Canadian heavy crude’s differential to benchmark West Texas Intermediate (WTI) crude widened slightly on Thursday.
Western Canada Select heavy blend crude for February delivery in Hardisty, Alberta, last traded at $12.40 per barrel below the WTI benchmark, according to NE2 Canada Inc, having settled at $12.10 per barrel below the U.S. crude benchmark on Wednesday.
Despite the widening, WCS differentials remained close to their strongest levels since October, supported by a prolonged bout of extreme cold weather across much of western Canada that slowed down oil and gas production.
One industry source said the lengthy cold spell had contributed to a strong draw on western Canadian crude inventory levels, taking them below the five-year average.
Energy information provider Wood Mackenzie said the most recent data showed there were 31.8 million barrels in storage, of which 29 million barrels were crude and 2.8 million barrels were diluent, used to thin oil sands bitumen so it can flow through pipelines. The five-year average is around 34 million barrels.

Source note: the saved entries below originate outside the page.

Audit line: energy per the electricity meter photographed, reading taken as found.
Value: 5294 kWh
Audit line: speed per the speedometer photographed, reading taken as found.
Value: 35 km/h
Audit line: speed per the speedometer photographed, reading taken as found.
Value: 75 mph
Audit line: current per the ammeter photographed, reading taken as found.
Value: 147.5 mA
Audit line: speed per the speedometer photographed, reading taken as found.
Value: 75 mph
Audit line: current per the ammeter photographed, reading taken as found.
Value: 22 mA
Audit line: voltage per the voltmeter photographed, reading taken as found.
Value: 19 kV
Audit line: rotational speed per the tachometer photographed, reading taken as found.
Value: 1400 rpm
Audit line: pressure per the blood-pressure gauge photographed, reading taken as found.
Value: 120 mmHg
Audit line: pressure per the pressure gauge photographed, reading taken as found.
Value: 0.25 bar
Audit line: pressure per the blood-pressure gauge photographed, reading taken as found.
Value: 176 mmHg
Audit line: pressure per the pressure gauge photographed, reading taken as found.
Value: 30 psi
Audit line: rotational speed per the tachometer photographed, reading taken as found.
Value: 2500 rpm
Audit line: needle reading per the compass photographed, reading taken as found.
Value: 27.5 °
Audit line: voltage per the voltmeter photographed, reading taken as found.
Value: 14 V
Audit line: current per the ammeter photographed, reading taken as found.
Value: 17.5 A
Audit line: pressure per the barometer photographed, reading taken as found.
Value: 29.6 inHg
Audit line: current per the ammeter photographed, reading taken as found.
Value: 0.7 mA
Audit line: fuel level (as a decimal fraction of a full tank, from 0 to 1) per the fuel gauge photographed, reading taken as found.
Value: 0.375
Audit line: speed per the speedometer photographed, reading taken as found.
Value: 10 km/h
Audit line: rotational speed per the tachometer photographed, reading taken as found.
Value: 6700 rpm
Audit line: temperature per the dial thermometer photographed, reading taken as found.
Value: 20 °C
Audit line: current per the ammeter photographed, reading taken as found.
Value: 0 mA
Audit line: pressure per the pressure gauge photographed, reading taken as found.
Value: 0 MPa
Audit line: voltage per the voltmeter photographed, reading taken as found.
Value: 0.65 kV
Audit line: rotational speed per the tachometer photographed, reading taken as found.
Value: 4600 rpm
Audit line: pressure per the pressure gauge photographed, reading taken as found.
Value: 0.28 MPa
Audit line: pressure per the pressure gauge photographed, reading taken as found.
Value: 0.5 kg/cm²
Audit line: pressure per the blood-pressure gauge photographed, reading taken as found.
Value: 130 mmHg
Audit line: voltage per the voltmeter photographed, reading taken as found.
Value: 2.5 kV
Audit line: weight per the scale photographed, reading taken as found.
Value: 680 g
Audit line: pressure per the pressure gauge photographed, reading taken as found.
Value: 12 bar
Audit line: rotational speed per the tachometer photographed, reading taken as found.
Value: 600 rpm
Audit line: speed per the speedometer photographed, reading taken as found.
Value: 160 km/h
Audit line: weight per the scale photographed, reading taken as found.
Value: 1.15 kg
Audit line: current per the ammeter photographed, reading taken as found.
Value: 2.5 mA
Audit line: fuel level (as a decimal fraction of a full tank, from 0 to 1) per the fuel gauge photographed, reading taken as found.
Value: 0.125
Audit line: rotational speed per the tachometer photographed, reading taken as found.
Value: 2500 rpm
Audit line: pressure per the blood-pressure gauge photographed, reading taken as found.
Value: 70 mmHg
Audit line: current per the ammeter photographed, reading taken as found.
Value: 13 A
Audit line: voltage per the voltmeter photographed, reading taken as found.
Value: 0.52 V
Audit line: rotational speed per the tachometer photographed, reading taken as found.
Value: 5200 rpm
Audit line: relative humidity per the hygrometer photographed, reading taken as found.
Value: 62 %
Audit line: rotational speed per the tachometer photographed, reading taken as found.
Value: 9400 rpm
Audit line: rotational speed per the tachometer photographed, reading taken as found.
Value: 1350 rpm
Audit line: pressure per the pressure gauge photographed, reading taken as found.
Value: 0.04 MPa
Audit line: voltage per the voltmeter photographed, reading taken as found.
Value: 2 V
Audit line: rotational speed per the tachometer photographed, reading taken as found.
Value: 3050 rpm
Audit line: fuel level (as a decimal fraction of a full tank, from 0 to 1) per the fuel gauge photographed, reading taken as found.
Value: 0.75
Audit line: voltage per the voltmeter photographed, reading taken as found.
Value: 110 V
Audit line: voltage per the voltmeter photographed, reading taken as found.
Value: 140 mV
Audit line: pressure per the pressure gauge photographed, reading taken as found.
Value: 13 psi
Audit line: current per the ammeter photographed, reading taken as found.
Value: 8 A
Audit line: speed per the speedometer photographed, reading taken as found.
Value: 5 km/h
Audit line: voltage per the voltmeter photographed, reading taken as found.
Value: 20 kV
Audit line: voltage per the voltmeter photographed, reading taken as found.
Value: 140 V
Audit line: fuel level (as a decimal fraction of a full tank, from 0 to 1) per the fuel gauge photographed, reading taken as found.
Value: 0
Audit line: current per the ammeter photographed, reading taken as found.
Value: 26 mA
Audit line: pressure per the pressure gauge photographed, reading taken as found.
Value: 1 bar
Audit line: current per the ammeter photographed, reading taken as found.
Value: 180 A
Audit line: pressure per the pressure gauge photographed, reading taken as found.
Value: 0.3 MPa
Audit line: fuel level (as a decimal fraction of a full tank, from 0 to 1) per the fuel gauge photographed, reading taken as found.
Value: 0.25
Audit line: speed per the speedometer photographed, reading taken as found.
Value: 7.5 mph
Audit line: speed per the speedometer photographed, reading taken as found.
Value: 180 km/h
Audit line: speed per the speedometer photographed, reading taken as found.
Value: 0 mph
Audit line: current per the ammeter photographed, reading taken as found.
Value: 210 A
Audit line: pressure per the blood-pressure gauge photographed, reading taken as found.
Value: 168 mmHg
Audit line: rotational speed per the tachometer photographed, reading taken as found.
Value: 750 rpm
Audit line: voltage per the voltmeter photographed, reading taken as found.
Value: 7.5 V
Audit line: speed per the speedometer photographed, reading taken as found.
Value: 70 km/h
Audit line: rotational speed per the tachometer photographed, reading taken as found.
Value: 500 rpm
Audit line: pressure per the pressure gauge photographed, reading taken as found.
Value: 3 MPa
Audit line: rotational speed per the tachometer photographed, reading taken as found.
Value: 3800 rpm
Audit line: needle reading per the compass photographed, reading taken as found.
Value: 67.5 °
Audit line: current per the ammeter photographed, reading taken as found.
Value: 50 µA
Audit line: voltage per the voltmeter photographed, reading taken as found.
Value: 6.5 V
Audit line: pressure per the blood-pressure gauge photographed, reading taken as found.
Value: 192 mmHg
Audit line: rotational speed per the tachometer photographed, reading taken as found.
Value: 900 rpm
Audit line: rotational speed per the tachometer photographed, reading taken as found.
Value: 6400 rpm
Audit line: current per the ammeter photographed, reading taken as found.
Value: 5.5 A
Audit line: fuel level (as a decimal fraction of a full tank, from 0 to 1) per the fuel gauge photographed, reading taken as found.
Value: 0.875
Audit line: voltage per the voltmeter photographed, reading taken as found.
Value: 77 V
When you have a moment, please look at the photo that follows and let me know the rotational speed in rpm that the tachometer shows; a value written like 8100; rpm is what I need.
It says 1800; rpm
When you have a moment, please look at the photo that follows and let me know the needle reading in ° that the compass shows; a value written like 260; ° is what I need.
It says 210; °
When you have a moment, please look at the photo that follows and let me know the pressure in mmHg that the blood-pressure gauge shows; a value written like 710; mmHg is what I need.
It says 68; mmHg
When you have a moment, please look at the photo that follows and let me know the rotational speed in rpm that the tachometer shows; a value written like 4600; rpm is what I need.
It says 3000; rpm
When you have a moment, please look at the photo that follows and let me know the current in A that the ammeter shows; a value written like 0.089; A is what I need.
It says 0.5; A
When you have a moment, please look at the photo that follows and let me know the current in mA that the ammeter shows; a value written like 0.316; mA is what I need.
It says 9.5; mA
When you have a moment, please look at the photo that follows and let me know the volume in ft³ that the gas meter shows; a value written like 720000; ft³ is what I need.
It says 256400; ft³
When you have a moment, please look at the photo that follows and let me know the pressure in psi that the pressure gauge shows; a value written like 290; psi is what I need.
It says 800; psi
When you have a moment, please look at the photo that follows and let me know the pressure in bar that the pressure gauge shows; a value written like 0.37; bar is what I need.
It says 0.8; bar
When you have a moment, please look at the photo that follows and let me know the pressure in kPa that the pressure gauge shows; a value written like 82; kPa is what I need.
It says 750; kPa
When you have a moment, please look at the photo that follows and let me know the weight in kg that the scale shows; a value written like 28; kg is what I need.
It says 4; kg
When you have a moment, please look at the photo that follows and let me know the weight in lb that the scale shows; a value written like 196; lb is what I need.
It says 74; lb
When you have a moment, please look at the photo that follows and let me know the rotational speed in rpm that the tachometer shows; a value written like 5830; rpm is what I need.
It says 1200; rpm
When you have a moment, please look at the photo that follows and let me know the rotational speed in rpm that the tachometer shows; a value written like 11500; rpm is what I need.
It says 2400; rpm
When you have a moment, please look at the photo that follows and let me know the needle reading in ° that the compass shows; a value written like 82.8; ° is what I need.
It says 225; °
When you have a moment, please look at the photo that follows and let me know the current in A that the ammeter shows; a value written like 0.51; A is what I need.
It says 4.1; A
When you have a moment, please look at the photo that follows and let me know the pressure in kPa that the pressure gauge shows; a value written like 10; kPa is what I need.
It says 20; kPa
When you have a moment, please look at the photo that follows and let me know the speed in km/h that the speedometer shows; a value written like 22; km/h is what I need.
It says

TC Energy shut down its 590,000 barrel-per-day Keystone pipeline on Tuesday for unplanned maintenance, before resuming operations on Wednesday evening. TC said the extreme cold in Hardisty, Alberta, hampered the restart.
A worker was killed after a vehicle collision at Suncor Energy’s base plant on Thursday morning.
Light synthetic crude from the oil sands for February delivery narrowed 80 cents to 55 cents per barrel below the WTI benchmark.
Global oil prices rose about 2%, extending their new year’s rally, on escalating unrest in OPEC+ oil producer Kazakhstan and supply outages in Libya.